* _Given data_:

━━━━━━━━━━━━━━━━━━━━

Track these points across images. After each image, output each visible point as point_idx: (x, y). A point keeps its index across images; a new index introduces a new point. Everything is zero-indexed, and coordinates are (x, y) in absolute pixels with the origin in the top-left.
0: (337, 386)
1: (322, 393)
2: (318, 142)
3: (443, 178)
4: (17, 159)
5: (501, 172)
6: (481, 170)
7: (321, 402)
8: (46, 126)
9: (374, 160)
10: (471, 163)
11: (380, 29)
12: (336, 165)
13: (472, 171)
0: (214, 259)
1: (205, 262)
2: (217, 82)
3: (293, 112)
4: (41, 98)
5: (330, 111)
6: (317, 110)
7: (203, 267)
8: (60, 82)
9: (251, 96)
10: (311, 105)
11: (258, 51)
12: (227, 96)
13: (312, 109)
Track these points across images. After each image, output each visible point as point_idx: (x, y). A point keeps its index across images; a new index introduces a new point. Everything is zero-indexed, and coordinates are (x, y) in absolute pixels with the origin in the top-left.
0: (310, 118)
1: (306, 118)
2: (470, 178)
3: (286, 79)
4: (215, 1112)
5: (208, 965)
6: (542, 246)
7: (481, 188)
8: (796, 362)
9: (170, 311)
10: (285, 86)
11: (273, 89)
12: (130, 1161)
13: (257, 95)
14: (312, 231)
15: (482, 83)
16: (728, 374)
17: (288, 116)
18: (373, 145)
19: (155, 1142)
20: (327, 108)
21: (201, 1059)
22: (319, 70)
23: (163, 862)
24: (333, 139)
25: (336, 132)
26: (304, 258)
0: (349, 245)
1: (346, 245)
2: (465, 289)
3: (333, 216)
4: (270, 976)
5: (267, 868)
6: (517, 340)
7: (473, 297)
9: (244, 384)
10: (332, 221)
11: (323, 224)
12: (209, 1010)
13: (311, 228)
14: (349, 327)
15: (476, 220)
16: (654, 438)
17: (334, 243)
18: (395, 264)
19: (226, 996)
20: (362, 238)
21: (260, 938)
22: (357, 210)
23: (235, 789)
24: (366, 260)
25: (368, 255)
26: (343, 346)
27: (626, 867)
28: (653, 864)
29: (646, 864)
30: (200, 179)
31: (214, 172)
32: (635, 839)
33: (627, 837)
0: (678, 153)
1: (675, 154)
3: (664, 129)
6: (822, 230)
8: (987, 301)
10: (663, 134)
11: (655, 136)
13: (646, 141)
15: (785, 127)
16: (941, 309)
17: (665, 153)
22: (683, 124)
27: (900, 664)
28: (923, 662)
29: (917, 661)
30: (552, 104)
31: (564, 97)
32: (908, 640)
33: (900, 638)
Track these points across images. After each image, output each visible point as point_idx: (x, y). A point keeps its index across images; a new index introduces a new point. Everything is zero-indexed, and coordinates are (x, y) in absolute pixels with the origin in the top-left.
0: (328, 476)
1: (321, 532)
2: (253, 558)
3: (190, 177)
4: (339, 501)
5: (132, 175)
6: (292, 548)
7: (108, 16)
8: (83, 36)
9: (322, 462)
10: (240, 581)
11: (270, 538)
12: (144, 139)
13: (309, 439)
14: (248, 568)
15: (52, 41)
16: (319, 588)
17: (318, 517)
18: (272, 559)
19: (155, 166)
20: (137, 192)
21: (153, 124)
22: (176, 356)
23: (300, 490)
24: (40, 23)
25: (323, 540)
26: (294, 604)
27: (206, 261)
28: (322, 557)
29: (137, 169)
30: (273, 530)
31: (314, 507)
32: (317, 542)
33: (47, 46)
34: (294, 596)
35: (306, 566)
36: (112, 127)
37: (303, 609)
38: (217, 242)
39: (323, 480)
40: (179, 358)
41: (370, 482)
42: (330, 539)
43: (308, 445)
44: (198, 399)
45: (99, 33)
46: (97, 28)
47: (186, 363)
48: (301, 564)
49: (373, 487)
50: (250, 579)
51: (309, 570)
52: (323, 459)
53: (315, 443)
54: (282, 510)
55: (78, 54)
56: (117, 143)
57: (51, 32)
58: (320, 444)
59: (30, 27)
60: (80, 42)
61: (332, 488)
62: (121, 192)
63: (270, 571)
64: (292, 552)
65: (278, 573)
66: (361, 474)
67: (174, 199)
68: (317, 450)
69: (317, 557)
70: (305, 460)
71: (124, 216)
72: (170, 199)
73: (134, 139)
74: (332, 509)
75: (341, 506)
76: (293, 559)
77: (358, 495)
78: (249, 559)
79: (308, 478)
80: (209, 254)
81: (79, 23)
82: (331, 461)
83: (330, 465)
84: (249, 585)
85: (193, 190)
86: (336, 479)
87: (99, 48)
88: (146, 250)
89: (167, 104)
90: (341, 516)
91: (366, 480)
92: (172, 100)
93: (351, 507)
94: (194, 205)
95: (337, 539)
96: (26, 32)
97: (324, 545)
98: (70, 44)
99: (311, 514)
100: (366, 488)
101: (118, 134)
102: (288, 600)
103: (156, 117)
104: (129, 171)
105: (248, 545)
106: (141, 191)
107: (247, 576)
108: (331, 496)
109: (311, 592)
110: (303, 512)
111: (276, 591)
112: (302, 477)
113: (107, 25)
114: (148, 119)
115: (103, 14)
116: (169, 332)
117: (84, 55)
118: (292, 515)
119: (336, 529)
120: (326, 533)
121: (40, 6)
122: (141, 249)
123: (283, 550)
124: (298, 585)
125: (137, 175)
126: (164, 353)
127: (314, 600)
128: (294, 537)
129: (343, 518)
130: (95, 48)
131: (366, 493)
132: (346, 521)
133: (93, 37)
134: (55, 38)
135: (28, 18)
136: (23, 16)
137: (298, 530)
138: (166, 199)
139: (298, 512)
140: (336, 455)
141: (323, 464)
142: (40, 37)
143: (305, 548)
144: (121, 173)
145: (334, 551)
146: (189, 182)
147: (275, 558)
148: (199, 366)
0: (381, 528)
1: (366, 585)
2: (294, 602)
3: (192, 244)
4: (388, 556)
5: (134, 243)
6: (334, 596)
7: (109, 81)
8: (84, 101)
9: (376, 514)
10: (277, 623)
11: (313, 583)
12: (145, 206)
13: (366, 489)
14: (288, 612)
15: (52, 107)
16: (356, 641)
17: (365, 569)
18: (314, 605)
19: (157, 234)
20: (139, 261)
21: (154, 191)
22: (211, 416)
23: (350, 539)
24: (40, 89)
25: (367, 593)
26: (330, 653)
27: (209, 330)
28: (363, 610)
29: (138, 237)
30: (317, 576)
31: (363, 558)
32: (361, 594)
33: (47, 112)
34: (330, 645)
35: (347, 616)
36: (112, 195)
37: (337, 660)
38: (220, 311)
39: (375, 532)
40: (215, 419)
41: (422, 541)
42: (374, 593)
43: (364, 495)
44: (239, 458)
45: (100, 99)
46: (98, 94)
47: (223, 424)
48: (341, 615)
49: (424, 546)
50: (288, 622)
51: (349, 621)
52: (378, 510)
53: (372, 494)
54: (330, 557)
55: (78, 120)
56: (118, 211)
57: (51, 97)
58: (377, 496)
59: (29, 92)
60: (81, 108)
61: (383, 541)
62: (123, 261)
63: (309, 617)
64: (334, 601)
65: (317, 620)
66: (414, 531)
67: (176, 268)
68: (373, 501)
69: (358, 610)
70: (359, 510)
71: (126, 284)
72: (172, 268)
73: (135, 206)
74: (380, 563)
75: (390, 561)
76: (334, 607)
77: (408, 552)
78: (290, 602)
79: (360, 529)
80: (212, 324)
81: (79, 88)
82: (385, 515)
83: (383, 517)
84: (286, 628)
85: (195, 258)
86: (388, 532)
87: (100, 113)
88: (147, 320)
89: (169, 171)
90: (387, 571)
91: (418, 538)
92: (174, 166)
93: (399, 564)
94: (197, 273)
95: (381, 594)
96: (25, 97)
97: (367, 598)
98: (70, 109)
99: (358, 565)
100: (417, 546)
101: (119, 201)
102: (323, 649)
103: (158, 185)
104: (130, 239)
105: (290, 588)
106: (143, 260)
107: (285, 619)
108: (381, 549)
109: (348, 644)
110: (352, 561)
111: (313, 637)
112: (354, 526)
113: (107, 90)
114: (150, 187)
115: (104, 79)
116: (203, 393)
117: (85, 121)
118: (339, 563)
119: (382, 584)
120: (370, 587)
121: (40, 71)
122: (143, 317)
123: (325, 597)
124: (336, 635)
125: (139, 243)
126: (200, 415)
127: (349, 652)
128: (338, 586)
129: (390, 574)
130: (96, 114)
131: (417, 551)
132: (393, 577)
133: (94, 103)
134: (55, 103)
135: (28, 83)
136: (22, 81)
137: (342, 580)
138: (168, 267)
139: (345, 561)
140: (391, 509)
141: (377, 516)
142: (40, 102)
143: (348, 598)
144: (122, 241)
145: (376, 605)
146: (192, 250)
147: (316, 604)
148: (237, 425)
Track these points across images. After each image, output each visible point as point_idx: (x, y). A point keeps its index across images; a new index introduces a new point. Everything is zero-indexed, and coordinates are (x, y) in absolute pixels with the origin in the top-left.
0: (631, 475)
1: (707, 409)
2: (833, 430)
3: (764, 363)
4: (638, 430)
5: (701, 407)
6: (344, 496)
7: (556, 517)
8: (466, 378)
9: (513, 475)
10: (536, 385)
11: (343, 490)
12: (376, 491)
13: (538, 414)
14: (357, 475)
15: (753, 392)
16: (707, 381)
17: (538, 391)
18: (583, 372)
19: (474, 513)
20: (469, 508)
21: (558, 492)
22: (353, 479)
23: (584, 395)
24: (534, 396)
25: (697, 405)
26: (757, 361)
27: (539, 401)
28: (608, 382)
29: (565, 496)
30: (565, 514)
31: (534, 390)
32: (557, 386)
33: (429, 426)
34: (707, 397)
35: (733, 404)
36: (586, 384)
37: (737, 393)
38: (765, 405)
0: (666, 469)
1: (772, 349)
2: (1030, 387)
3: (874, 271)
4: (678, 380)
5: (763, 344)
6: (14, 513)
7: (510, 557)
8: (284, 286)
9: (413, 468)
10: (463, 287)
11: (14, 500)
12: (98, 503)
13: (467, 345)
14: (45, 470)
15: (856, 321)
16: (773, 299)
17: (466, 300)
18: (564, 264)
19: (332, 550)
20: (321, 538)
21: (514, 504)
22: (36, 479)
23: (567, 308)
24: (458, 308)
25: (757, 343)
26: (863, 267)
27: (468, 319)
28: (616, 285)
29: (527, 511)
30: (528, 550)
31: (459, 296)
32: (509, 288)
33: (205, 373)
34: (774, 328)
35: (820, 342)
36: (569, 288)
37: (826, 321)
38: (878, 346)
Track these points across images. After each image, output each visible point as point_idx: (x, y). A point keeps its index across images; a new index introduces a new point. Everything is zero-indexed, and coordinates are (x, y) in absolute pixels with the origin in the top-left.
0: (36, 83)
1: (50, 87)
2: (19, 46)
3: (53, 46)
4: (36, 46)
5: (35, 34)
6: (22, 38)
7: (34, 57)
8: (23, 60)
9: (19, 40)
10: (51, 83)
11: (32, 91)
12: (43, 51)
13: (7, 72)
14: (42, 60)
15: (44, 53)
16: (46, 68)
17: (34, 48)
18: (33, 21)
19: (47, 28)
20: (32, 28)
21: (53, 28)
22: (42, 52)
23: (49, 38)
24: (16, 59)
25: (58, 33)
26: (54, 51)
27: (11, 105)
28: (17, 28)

━━━━━━━━━━━━━━━━━━━━

Reproduce the records word for word, from their first line up to and including the line that contains "33: (900, 638)".

* _Problem solution_:
Track these points across images. After each image, output each visible point as point_idx: (x, y). A point keeps its index across images; a new index introduces a new point. Everything is zero-indexed, and coordinates are (x, y) in absolute pixels with the origin in the top-left.
0: (337, 386)
1: (322, 393)
2: (318, 142)
3: (443, 178)
4: (17, 159)
5: (501, 172)
6: (481, 170)
7: (321, 402)
8: (46, 126)
9: (374, 160)
10: (471, 163)
11: (380, 29)
12: (336, 165)
13: (472, 171)
0: (214, 259)
1: (205, 262)
2: (217, 82)
3: (293, 112)
4: (41, 98)
5: (330, 111)
6: (317, 110)
7: (203, 267)
8: (60, 82)
9: (251, 96)
10: (311, 105)
11: (258, 51)
12: (227, 96)
13: (312, 109)
Track these points across images. After each image, output each visible point as point_idx: (x, y). A point keeps its index across images; a new index introduces a new point. Everything is zero-indexed, and coordinates are (x, y) in absolute pixels with the origin in the top-left.
0: (310, 118)
1: (306, 118)
2: (470, 178)
3: (286, 79)
4: (215, 1112)
5: (208, 965)
6: (542, 246)
7: (481, 188)
8: (796, 362)
9: (170, 311)
10: (285, 86)
11: (273, 89)
12: (130, 1161)
13: (257, 95)
14: (312, 231)
15: (482, 83)
16: (728, 374)
17: (288, 116)
18: (373, 145)
19: (155, 1142)
20: (327, 108)
21: (201, 1059)
22: (319, 70)
23: (163, 862)
24: (333, 139)
25: (336, 132)
26: (304, 258)
0: (349, 245)
1: (346, 245)
2: (465, 289)
3: (333, 216)
4: (270, 976)
5: (267, 868)
6: (517, 340)
7: (473, 297)
9: (244, 384)
10: (332, 221)
11: (323, 224)
12: (209, 1010)
13: (311, 228)
14: (349, 327)
15: (476, 220)
16: (654, 438)
17: (334, 243)
18: (395, 264)
19: (226, 996)
20: (362, 238)
21: (260, 938)
22: (357, 210)
23: (235, 789)
24: (366, 260)
25: (368, 255)
26: (343, 346)
27: (626, 867)
28: (653, 864)
29: (646, 864)
30: (200, 179)
31: (214, 172)
32: (635, 839)
33: (627, 837)
0: (678, 153)
1: (675, 154)
3: (664, 129)
6: (822, 230)
8: (987, 301)
10: (663, 134)
11: (655, 136)
13: (646, 141)
15: (785, 127)
16: (941, 309)
17: (665, 153)
22: (683, 124)
27: (900, 664)
28: (923, 662)
29: (917, 661)
30: (552, 104)
31: (564, 97)
32: (908, 640)
33: (900, 638)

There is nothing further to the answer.